There’s no way to avoid it: the backlash against the lack of powerful women on TV isn’t a passing fad. It’s here; it’s always been here, and when we speak up about it, we generate headlines.
And if we need to start anywhere, I think we should start with superheroes. TV’s intrinsic relationship with film is more apparent than ever, especially with the rise of online streaming services which generate greater access to prime time television. Despite the decline of print journalism and radio, TV still thrives, and the rise in Marvel and DC television adaptations are part of the reason why. Superheroes have always been our means of escape; they’re ideal versions of ourselves and everything we aspire to be.
So why should women be excluded from that? Why do petitions to give women more screen-time still exist? We still live in an age where Microsoft Word underlines the term “superheroine” in red each time I type it. Timeless stories of a person with inspiring values and strength in body and mind should not only apply to one sex. Women are not just the damsels swept away by their heroes at the end of the episode, and they never have been.

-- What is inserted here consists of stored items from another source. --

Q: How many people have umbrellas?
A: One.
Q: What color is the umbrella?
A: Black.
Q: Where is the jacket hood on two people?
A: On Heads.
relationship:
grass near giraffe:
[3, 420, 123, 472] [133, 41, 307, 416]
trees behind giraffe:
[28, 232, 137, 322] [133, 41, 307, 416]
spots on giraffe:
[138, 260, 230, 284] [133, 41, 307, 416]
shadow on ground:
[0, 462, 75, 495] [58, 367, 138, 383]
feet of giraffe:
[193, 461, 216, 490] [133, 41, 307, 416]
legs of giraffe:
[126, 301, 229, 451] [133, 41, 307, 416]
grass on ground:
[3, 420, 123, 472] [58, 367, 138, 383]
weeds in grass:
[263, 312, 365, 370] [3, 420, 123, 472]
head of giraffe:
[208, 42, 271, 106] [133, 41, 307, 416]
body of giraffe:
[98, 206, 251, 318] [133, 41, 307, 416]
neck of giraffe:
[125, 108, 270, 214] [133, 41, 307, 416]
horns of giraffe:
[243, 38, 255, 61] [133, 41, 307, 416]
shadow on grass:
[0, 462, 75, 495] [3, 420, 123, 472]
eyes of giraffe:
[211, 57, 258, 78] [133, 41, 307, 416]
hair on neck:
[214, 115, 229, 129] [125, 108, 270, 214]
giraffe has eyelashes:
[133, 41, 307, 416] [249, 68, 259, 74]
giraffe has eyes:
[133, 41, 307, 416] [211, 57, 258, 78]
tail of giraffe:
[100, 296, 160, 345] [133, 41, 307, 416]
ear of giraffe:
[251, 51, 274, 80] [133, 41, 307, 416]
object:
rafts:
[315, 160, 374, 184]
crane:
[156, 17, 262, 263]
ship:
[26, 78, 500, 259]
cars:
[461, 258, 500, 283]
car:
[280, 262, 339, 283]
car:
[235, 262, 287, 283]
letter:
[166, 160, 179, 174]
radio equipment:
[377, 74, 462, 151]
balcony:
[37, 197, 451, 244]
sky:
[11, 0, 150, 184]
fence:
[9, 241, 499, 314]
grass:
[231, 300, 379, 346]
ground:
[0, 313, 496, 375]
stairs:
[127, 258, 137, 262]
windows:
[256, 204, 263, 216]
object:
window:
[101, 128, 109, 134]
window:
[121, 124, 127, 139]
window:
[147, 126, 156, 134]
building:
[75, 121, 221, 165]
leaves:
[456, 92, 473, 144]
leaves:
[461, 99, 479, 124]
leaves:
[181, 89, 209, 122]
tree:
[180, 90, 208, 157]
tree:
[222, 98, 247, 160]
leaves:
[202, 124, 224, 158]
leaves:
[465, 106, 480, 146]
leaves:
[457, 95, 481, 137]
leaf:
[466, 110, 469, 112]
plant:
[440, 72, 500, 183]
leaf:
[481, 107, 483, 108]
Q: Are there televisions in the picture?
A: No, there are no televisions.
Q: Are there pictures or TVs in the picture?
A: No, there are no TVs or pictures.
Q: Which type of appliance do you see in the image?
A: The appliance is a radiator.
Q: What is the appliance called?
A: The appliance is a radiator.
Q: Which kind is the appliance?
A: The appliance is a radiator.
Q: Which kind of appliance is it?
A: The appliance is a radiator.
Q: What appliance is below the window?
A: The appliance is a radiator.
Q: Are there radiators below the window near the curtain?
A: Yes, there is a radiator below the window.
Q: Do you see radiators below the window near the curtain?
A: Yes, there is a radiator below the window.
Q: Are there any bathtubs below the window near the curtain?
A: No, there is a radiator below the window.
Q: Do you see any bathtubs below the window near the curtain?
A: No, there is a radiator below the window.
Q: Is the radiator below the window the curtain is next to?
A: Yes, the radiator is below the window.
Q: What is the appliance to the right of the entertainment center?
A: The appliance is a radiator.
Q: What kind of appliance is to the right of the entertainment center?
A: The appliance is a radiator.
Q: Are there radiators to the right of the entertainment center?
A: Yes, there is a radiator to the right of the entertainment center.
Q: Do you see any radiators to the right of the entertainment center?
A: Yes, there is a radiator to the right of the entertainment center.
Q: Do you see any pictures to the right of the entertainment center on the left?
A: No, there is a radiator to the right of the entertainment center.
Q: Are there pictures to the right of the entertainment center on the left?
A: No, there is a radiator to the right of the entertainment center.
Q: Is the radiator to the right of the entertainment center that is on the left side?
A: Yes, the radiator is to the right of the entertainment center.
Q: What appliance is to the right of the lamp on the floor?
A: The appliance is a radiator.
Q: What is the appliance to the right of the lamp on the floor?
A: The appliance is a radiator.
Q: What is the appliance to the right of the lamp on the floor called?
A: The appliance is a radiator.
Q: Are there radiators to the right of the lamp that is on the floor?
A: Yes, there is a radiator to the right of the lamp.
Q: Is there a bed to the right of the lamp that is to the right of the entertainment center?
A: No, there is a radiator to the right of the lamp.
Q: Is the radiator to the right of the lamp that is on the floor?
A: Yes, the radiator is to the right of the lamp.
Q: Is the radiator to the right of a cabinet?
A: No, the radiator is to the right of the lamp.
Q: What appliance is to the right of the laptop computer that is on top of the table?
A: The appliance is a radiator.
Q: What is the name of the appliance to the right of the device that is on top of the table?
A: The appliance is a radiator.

Women can be—and are—doing the saving.
We need to keep the positive progression going. What can we do? Keep tweeting. Keep blogging. Keep pitching to Netflix and other networks that you feel do better justice to women in sci-fi television. If we make enough noise, we’re bound to be heard, and, hopefully, understood.
Women in televised DC and Marvel adaptations are flitter-fluttering uphill. With enough generated awareness, we can make them soar above the ratings and onto our television screens every night.